ESPN is doubling down on digital. Its very presence at Wednesday’s NewFronts pitchfest for online video publishers in New York City was news in itself.
In making its first appearance at the event, organized by the Interactive Advertising Bureau to connect content creators with advertisers, ESPN touted an average daily audience of 28 million users through its desktop, mobile app, OTT or new subscription services. Sports fans spend more time on its top-ranked digital properties than on Nos. 2, 3 and 4 combined, the company said. And with the added digital content ESPN unveiled in NYC, that gap may grow even wider.
ESPN’s SVP of original content, newsgathering and digital media Rob King said the ESPN app had 109 million unique visitors and one billion total visits in April. Some two-thirds of those streaming video opt for OTT channels over the app, and that about 240,000 users are concurrently using the app at any given time.
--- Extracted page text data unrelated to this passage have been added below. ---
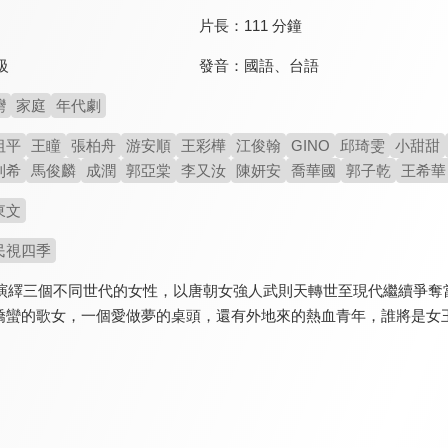
片長：
111 分鐘
發音：
國語
、
台語
級
灣
家庭
年代劇
祖平
王瞳
張柏舟
游安順
王彩樺
江俊翰
GINO
邱琦雯
小甜甜
則希
馬俊麟
成潤
郭亞棠
李又汝
陳妍安
喬華國
郭子乾
王希華
東文
民視四季
空演繹三個不同世代的女性，以唐朝女強人武則天轉世至現代繼續爭奪
嬌蠻的歌女，一個愛做夢的桌頭，還有外地來的熱血青年，誰將是女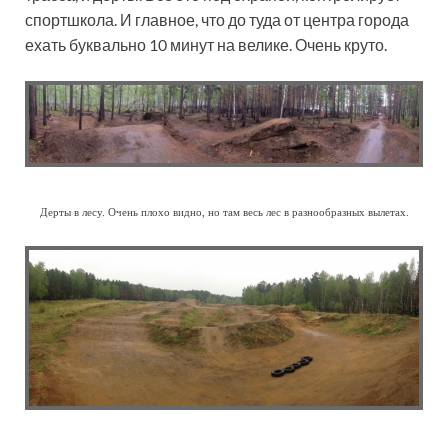
спортшкола. И главное, что до туда от центра города
ехать буквально 10 минут на велике. Очень круто.
Дерты в лесу. Очень плохо видно, но там весь лес в разнообразных вылетах.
SportsCenter is ESPN’s most iconic brand, and that flagship is being digitally disseminated every which way. A twice-daily Snapchat version that receives two million views per day will continue, with Snap’s VP of content, Nick Bell, saying the program is “setting the North Star for other media organizations.” On Monday, also at NewFronts, Twitter announced SportsCenter Live (@SCLive), an extension of the product on Twitter Moments. On Wednesday, ESPN said a daily SportsCenter video series hosted by Scott Van Pelt will soon appear in the reimagined app every morning.
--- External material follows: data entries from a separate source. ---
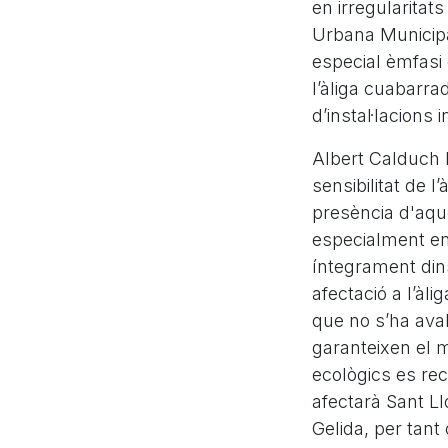
en irregularitat
Urbana Municipal
especial èmfasi
l’àliga cuabarra
d’instal·lacions 
Albert Calduch h
sensibilitat de 
presència d'aque
especialment en
íntegrament dins
afectació a l’àl
que no s’ha aval
garanteixen el m
ecològics es rec
afectarà Sant Ll
Gelida, per tant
Twitter also unveiled a second daily live ESPN show, Fantasy Focus Live, and ESPN followed up with three other co-branded programs on Wednesday: Rankings Reactions, The College Football Show and Hoop Streams. With Facebook’s Anthology branded video and the E60 feature film division, ESPN is co-producing Phenoms, a look at athletes before they reach superstardom.
Another new talk show program on the lineup card is Always Late w/ Katie Nolan. In a fake sizzle reel Nolan acknowledged was concocted entirely for the showcase event, she proclaimed “We do things a little bit differently here.” Nolan then appeared on stage to add that her program would be a weekly half-hour show, mostly. “Some weeks maybe it’ll be 27 minutes—maybe I had stuff to do,” Nolan said. “Some weeks it might be 35, we’ll go crazy.”
King also took the stage to boast about the ESPN app. Personalization features will make it appear differently to just about every user. “It’s not a mass audience,” he said. “It’s a massive audience of individuals seeking an experience.”
SportTechie Takeaway
ESPN’s struggles with cord-cutting have been well-documented, as has parent company Disney’s investment in BAMTech. The digital plans the sports giant announced Wednesday are a natural extension of a strategy of reinvention into more of a multi-platform plan.
SVP of social content, Ryan Spoon, said on the stage that the company’s broad digital distribution is already in place. “That’s why today I’m proud to stand before you with no new distribution announcements because we’re already everywhere,” he said. And the only new location ESPN is appearing is at NewFronts — to claim more of the digital advertising pie.